Description of the task
Every line in the material below that includes "status" should be copied.

Data to use
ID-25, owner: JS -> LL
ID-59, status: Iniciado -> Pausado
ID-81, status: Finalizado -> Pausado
---
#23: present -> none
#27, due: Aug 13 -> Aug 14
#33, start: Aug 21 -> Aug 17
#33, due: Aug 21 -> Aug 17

Reply
ID-59, status: Iniciado -> Pausado
ID-81, status: Finalizado -> Pausado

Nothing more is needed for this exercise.